Back in England, Anthony was sent to Marlborough, a good but not absolutely top-notch public school, where life was harsh, with, as Carter has it, “endlessly clanging bells, freezing dormitories, and total lack of privacy,” as well as bullying, beatings, and the dreaded compulsory games, which Anthony, known as “the Taper” because of his emaciated physique, was no good at, since, as a fellow pupil later wrote, “his knees went in all directions.” His life at school brightened considerably, however, when he met Louis MacNeice, another bishop’s son, from Northern Ireland, who was to be his firmest friend and chief influence until the advent, at Cambridge, of the Mephistophelian Guy Burgess. The schoolboys Blunt and MacNeice—they were both sixteen when they met—formed a two-member society of aesthetes, sharing and encouraging each other’s enthusiasms for the very latest in art and literature. Blunt was already a passionate art lover, admiring especially Cézanne and the Post-Impressionists, as well as, somewhat improbably, William Blake, while MacNeice was busy making himself into a poet. The inevitable shadow, or sunlight, of Brideshead Revisited falls over the Marlborough pages of Miranda Carter’s book:
The summer term of 1926—their last—“was an idyll.” Blunt and MacNeice went for runs and walks over the Downs, Blunt “wearing a blue silk handkerchief floating from the strap of his wrist watch, and we would come back with our arms full of stolen azaleas.” They walked to nearby Martinsell Hill to get apple blossom, “And we would spend whole afternoons lying naked on the grassy banks of the bathing place, eating strawberries and cherries.”
It was, says Carter, “a kind of love affair,” minus the sex, which “was rarely at the heart of [Blunt’s] closest relationships.”

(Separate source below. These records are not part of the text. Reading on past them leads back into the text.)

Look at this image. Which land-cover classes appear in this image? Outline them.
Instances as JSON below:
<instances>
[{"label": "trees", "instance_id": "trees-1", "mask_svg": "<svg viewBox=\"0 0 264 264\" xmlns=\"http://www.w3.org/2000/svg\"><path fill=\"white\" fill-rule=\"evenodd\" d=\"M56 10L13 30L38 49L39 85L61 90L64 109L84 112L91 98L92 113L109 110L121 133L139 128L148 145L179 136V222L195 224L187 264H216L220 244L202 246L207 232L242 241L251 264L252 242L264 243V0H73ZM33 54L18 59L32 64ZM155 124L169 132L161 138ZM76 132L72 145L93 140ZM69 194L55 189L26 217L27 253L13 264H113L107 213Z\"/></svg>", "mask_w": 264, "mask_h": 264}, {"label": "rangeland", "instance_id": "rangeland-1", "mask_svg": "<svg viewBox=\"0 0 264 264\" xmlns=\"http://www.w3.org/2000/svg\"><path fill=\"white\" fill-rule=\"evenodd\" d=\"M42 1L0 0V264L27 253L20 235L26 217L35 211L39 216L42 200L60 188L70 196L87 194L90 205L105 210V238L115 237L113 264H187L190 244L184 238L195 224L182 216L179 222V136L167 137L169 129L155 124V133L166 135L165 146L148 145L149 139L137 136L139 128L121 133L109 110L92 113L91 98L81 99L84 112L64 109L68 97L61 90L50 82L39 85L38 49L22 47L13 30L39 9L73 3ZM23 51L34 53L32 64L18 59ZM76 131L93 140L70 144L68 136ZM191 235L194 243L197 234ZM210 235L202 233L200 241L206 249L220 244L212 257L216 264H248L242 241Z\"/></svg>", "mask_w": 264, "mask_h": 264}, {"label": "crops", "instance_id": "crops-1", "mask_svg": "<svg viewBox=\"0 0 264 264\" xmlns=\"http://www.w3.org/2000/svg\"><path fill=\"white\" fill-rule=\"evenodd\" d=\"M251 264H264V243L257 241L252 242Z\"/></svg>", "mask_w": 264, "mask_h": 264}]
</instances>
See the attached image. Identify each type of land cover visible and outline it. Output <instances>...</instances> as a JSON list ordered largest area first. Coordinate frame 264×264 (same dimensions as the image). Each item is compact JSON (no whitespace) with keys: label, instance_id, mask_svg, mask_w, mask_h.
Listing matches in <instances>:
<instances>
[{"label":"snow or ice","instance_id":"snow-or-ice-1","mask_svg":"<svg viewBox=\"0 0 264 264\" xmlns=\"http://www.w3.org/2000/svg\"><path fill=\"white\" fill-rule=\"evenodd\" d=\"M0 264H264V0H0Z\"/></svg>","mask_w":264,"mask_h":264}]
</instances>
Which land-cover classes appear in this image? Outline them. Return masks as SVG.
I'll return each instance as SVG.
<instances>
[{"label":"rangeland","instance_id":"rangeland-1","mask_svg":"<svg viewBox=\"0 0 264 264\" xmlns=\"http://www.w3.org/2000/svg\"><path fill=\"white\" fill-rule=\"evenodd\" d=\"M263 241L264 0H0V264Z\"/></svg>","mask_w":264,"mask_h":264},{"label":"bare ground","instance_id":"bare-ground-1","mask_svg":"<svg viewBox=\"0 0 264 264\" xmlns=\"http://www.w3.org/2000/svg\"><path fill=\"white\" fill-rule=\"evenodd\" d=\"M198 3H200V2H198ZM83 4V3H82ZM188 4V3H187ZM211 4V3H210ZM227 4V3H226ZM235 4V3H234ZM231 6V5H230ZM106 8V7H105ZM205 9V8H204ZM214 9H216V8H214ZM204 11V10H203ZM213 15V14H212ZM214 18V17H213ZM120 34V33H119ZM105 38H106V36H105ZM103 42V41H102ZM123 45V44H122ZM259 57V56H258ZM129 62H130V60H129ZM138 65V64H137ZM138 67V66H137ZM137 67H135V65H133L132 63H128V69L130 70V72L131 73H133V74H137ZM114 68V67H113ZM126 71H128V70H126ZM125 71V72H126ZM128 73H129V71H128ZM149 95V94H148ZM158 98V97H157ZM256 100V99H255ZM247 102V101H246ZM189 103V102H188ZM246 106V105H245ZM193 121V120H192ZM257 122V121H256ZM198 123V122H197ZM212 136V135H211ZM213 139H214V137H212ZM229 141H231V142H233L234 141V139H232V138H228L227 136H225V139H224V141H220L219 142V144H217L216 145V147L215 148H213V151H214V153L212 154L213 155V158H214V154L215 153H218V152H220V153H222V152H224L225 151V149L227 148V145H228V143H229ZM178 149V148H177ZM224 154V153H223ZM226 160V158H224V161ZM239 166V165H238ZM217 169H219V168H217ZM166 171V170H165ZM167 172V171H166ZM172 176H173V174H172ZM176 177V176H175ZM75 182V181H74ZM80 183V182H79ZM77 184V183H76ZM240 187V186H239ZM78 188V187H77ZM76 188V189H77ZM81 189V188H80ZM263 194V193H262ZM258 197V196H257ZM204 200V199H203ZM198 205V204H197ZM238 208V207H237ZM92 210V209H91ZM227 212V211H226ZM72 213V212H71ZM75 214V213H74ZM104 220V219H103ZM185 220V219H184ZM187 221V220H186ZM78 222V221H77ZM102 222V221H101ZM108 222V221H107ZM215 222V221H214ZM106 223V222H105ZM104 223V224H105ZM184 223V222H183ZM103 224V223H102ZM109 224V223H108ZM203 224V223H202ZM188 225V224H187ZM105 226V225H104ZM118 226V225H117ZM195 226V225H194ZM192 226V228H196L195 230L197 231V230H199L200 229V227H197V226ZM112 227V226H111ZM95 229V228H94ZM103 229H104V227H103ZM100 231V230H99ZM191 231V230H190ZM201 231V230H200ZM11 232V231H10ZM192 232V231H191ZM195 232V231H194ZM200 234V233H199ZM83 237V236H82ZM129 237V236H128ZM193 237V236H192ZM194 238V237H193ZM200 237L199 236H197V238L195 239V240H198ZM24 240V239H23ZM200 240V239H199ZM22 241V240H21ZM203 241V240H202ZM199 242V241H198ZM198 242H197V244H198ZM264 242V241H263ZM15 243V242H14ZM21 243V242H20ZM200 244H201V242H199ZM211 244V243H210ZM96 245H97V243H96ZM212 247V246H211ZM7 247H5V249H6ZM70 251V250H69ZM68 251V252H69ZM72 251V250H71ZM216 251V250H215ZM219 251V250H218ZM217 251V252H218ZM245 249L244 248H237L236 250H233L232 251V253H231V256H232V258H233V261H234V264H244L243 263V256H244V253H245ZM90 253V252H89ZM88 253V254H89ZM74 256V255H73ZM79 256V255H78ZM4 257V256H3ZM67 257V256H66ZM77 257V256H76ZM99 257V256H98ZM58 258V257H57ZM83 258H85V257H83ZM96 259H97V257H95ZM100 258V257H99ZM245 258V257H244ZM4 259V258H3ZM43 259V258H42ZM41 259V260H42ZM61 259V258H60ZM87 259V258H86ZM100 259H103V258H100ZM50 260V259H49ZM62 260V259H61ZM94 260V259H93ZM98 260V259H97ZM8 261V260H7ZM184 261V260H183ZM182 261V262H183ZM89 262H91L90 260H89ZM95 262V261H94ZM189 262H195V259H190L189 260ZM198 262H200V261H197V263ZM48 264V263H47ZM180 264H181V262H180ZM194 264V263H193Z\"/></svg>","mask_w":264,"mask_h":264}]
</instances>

It is not clear when Blunt realized his homosexuality, or began to act on the discovery; indeed, in early adulthood he was passionately friendly with a number of women, and may even have had an affair with Tess Mayor, who was later to marry Victor Rothschild. Carter also recounts a fascinating anecdote from the late 1940s when a female student at the Courtauld Institute, where Blunt was director and where he lived in the top-floor flat, saw him receiving on a number of occasions a mysterious woman in furs with “a sultry, musical but distinctly foreign accent”—who can she have been, this scented and bejeweled Mata Hari?